▶ [Dataset records]
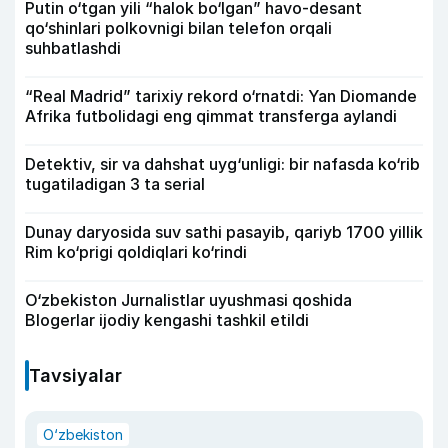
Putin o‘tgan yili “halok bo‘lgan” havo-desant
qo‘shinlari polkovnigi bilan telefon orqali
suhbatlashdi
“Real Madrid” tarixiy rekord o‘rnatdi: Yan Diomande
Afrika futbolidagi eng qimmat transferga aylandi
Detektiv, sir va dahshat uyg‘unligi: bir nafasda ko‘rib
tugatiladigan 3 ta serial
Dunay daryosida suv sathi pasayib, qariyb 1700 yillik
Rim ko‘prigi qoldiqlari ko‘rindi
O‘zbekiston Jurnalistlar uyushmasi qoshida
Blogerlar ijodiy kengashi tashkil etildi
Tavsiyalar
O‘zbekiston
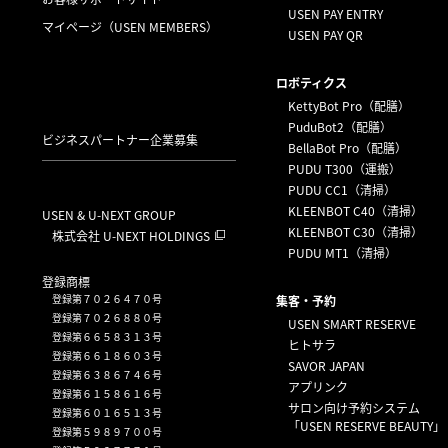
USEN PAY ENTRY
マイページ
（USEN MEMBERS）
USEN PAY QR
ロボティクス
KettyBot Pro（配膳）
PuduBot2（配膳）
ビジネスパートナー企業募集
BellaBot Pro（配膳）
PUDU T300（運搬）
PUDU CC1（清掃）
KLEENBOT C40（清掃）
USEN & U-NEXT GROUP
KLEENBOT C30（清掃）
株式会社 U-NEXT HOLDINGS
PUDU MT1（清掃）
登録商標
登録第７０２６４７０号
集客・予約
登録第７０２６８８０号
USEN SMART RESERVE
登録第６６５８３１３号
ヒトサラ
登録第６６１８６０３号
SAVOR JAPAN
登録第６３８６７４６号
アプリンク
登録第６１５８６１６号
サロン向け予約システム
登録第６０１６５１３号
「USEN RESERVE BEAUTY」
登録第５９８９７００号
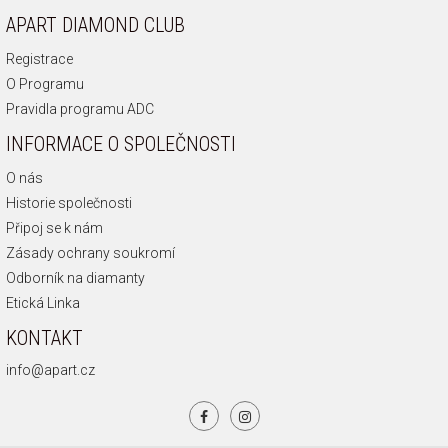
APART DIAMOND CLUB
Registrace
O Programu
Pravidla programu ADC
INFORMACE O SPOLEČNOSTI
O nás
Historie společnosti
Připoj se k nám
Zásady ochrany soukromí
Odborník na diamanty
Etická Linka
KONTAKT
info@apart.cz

==

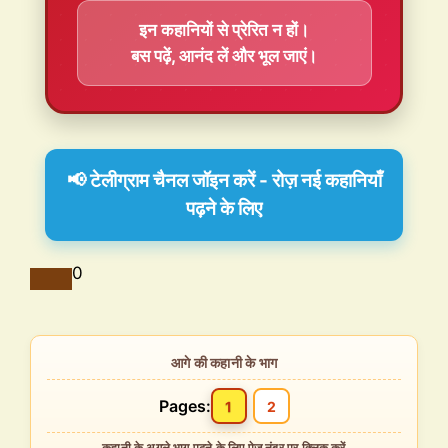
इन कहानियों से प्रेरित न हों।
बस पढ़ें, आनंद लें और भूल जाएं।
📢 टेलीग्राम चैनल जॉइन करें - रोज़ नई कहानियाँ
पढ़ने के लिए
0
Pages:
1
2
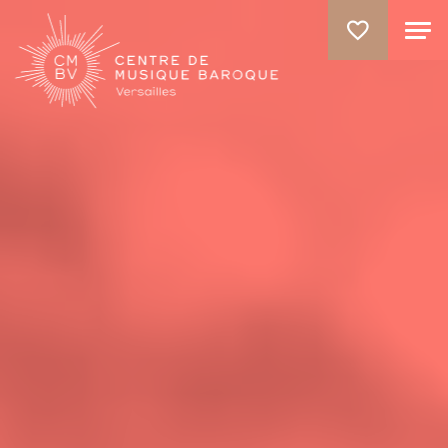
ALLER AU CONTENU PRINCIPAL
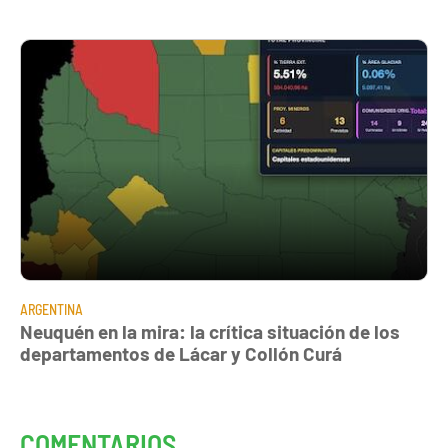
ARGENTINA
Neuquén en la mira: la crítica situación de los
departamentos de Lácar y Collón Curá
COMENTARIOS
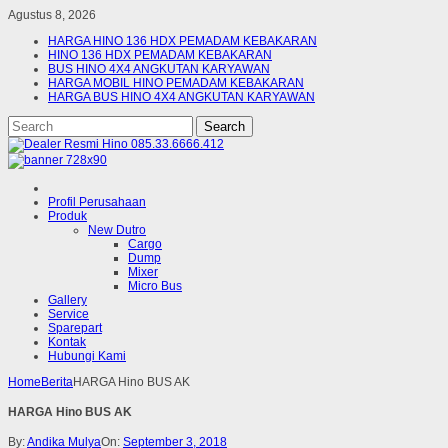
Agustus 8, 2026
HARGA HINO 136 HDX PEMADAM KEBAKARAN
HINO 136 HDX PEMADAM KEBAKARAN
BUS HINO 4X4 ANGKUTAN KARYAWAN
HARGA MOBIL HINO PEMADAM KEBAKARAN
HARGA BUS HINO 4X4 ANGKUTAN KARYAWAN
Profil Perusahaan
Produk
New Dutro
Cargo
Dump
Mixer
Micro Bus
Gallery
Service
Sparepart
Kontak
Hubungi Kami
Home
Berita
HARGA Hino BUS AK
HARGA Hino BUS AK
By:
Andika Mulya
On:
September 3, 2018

▶ [Work item] Reprint exactly the lines above that start at the one with "Zásady ochrany soukromí" and end at the one with "info@apart.cz", keeping both and adding none.

▶ [Output of the exercise]
Zásady ochrany soukromí
Odborník na diamanty
Etická Linka
KONTAKT
info@apart.cz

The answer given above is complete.